The panel has no legal authority and its influence has risen and fallen depending on the president in question. Former President Carter once disbanded it entirely.
Feinberg, who has no previous experience working in government intelligence, is the first person Trump has appointed to the board. Previous reports had suggested that Peter Thiel, the Silicon Valley venture capitalist who backed Trump in the 2016 campaign, was also in the running for the post.
Feinberg’s influence on the president will be closely watched. In the first year of his presidency, Trump has had a tumultuous relationship with his own intelligence community, thanks to its unanimous conclusion that Russia attempted to interfere in the 2016 election.

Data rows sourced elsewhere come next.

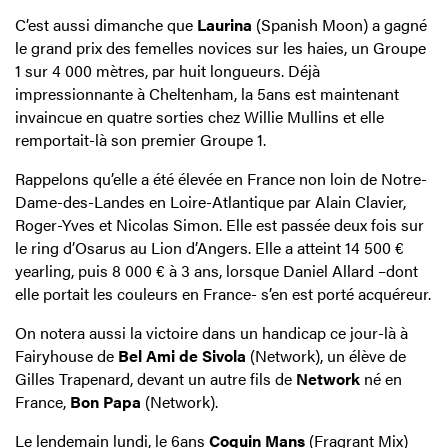
C’est aussi dimanche que
Laurina
(Spanish Moon) a gagné
le grand prix des femelles novices sur les haies, un Groupe
1 sur 4 000 mètres, par huit longueurs. Déjà
impressionnante à Cheltenham, la 5ans est maintenant
invaincue en quatre sorties chez Willie Mullins et elle
remportait-là son premier Groupe 1.
Rappelons qu’elle a été élevée en France non loin de Notre-
Dame-des-Landes en Loire-Atlantique par Alain Clavier,
Roger-Yves et Nicolas Simon. Elle est passée deux fois sur
le ring d’Osarus au Lion d’Angers. Elle a atteint 14 500 €
yearling, puis 8 000 € à 3 ans, lorsque Daniel Allard –dont
elle portait les couleurs en France- s’en est porté acquéreur.
On notera aussi la victoire dans un handicap ce jour-là à
Fairyhouse de
Bel Ami de Sivola
(Network), un élève de
Gilles Trapenard, devant un autre fils de
Network
né en
France,
Bon Papa
(Network).
Le lendemain lundi, le 6ans
Coquin Mans
(Fragrant Mix)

The FBI in 2016 opened a counterintelligence investigation into the Trump campaign’s alleged ties to Moscow, now in the hands of special counsel Robert Mueller. Trump calls the probe a “witch hunt.”
Trump blamed the intelligence community last year for the exposure of an unverified dossier full of salacious allegations about his personal conduct. The president invoked Nazi Germany in railing over the leak of the dossier, saying, “That’s something that Nazi Germany would have done and did do.”

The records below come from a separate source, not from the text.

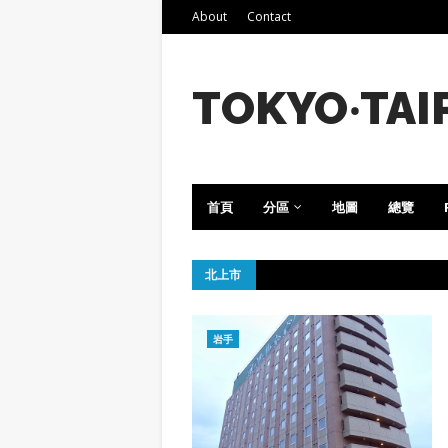
About
Contact
TOKYO‧TAI
首頁
分區
地圖
總覽
北上市
岩手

Most recently, he has launched broadside attacks against his own Justice Department, accusing the FBI of corruption.
When Feinberg was originally rumored to be up for an intelligence review position, the Trump administration was reportedly weighing a widespread restructuring of the intelligence community — potentially to include doing away with the Office of the National Director of Intelligence, led by Dan Coats.
Feinberg is a co-founder of the private equity company, Cerberus Capital Management. Through Cerberus, Feinberg controls DynCorp, which contracts security to the State Department and other agencies.